"""

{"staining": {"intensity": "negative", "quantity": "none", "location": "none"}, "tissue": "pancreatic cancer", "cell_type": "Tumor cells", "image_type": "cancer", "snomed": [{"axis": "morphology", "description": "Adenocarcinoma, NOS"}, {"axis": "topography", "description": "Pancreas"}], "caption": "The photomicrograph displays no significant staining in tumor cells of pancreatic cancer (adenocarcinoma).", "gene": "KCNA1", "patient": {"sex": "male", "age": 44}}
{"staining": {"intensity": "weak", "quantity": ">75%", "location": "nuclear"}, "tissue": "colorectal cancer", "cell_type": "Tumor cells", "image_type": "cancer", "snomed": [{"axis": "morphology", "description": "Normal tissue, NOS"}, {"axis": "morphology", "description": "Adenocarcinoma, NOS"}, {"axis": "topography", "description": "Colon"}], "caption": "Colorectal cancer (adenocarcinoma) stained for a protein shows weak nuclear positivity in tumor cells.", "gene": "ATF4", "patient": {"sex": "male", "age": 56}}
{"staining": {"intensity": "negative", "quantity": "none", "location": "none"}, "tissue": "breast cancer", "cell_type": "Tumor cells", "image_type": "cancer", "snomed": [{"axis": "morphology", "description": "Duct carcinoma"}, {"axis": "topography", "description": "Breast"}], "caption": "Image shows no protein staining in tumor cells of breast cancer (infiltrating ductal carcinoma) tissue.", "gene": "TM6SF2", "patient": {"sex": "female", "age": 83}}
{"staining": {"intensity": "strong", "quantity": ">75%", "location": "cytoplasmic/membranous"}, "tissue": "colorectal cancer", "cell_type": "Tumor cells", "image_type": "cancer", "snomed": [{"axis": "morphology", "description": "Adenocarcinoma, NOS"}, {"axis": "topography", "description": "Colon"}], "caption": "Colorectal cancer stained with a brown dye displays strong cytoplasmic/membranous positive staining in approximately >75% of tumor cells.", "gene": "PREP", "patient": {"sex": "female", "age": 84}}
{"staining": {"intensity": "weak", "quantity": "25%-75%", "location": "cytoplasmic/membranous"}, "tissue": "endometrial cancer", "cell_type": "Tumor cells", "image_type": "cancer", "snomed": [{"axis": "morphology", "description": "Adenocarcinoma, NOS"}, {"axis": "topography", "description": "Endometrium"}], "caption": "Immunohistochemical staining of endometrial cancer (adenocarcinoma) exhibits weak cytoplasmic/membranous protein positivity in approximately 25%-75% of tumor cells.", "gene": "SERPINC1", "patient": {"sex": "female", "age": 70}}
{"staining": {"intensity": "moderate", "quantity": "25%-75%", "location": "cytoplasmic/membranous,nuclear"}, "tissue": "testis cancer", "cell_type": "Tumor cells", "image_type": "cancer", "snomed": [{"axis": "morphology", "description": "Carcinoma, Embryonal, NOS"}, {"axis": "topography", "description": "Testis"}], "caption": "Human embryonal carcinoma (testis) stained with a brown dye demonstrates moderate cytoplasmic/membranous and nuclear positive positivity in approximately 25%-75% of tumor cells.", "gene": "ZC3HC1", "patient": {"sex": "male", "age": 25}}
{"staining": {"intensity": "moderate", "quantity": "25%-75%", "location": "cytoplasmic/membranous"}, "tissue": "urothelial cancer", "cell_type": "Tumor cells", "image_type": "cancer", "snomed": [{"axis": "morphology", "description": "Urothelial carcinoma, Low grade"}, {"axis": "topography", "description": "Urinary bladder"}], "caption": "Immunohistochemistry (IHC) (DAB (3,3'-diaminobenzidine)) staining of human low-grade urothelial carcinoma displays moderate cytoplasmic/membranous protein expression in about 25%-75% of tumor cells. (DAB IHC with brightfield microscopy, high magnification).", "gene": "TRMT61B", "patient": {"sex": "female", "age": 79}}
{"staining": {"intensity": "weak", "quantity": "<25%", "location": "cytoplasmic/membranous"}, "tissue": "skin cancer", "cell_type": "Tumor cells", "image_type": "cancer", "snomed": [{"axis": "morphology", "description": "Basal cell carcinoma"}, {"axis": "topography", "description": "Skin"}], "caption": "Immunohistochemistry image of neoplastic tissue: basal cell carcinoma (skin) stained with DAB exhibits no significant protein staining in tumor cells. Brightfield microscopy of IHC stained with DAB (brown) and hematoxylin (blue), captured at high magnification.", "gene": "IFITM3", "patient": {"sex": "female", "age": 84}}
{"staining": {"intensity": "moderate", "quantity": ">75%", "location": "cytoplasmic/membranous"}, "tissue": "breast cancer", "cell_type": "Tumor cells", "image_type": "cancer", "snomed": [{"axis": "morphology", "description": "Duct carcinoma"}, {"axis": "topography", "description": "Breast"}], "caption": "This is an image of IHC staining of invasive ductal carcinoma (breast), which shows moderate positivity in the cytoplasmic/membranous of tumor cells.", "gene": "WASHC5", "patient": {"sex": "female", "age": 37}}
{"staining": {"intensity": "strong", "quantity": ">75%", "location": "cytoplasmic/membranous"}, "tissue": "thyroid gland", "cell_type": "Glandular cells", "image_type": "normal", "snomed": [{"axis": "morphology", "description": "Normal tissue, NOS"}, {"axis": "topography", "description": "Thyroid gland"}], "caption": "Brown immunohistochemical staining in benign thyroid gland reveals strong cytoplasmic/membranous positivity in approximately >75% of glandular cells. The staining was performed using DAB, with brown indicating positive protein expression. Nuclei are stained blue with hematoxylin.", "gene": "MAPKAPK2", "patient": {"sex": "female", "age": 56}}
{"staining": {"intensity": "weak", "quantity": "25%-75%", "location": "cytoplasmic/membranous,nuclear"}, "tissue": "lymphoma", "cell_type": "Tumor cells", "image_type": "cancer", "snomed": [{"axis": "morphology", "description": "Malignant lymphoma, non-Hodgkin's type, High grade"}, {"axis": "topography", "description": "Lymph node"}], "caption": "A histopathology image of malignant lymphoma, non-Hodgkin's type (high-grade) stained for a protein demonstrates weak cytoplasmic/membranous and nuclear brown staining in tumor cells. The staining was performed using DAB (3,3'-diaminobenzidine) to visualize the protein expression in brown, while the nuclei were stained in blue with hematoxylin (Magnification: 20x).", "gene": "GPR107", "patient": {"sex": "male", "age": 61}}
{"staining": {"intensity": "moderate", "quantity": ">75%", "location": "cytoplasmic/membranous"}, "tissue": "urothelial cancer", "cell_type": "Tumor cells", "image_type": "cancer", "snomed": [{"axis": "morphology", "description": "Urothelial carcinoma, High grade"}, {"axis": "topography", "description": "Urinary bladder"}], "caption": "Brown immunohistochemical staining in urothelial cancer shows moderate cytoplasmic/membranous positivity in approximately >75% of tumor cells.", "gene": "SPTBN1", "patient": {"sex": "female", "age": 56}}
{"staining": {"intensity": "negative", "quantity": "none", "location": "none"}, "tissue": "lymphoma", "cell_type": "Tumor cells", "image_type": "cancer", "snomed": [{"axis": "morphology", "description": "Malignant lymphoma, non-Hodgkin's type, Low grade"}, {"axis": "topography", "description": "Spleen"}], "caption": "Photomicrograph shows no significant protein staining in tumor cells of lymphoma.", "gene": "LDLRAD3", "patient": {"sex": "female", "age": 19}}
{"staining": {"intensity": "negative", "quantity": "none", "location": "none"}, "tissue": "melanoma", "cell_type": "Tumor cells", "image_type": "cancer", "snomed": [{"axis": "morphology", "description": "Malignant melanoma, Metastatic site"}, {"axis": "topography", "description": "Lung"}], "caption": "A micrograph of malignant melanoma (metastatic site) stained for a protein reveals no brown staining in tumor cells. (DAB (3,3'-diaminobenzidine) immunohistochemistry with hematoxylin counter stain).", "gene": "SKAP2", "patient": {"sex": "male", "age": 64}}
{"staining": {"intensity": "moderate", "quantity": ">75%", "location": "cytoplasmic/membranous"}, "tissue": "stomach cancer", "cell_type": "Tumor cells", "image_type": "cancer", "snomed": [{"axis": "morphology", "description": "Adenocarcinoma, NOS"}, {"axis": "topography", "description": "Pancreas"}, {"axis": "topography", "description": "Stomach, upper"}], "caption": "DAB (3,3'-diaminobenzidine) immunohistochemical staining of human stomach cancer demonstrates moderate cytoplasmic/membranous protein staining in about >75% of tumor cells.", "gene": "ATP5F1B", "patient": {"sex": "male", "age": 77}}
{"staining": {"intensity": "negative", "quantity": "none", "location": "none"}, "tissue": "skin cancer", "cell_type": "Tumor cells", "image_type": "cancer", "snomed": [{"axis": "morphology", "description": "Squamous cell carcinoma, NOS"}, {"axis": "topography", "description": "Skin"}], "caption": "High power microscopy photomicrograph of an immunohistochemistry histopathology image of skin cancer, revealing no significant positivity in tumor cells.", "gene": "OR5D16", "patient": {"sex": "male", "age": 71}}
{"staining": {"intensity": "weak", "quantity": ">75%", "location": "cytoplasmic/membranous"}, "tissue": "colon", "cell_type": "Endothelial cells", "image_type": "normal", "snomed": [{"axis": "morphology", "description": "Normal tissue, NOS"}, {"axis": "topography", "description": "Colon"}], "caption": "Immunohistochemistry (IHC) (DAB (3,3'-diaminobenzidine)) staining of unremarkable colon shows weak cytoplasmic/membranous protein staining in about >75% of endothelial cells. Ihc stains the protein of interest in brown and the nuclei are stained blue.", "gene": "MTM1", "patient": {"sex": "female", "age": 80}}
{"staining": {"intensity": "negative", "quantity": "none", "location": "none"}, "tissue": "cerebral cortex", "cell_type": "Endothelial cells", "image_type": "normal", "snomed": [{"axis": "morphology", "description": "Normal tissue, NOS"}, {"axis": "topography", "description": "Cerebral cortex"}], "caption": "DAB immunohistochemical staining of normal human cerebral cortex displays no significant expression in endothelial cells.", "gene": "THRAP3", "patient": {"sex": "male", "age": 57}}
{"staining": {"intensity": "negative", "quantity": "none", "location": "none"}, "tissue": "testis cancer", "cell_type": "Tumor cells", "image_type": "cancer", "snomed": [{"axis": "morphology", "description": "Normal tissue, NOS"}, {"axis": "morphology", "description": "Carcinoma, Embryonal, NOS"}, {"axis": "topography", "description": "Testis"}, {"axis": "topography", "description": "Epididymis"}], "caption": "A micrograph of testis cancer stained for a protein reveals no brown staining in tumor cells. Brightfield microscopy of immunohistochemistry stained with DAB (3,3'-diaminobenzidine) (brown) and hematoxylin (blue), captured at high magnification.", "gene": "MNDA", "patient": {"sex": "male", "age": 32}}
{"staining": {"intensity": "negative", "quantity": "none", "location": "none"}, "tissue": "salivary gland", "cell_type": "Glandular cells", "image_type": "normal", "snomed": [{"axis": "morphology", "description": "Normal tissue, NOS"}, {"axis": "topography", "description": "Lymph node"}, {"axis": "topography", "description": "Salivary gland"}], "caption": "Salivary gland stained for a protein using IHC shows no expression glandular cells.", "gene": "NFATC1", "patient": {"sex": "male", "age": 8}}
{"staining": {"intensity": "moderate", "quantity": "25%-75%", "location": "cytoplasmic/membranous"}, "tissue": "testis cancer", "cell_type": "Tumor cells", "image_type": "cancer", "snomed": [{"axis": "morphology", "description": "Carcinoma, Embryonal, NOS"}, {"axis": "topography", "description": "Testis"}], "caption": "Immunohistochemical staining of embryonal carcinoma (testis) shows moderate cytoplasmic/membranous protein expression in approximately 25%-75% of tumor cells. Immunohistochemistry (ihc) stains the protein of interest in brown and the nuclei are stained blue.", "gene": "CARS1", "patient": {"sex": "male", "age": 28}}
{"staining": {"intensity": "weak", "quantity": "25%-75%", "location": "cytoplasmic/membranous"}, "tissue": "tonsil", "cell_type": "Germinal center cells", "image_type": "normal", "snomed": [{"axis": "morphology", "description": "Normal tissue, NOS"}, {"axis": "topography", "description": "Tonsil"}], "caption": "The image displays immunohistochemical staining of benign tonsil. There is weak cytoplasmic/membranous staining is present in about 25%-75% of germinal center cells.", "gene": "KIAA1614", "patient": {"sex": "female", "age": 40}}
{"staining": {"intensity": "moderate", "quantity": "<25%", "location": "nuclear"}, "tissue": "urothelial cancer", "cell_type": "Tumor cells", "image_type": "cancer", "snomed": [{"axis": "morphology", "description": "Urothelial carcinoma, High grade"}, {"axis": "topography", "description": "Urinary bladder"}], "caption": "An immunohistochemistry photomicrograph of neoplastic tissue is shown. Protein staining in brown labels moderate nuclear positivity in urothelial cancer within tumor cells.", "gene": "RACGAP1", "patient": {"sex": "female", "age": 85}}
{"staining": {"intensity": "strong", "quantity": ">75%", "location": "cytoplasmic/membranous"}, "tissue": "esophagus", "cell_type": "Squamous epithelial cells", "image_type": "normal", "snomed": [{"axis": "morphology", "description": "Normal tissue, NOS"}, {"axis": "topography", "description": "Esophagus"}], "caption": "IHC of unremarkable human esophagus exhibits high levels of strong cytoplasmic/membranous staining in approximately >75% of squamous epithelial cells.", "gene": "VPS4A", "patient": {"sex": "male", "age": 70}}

"""

* _Work item_:
Copy out, in full, each line above that has the word "endothelial" in it.

* _Result for this task_:
{"staining": {"intensity": "weak", "quantity": ">75%", "location": "cytoplasmic/membranous"}, "tissue": "colon", "cell_type": "Endothelial cells", "image_type": "normal", "snomed": [{"axis": "morphology", "description": "Normal tissue, NOS"}, {"axis": "topography", "description": "Colon"}], "caption": "Immunohistochemistry (IHC) (DAB (3,3'-diaminobenzidine)) staining of unremarkable colon shows weak cytoplasmic/membranous protein staining in about >75% of endothelial cells. Ihc stains the protein of interest in brown and the nuclei are stained blue.", "gene": "MTM1", "patient": {"sex": "female", "age": 80}}
{"staining": {"intensity": "negative", "quantity": "none", "location": "none"}, "tissue": "cerebral cortex", "cell_type": "Endothelial cells", "image_type": "normal", "snomed": [{"axis": "morphology", "description": "Normal tissue, NOS"}, {"axis": "topography", "description": "Cerebral cortex"}], "caption": "DAB immunohistochemical staining of normal human cerebral cortex displays no significant expression in endothelial cells.", "gene": "THRAP3", "patient": {"sex": "male", "age": 57}}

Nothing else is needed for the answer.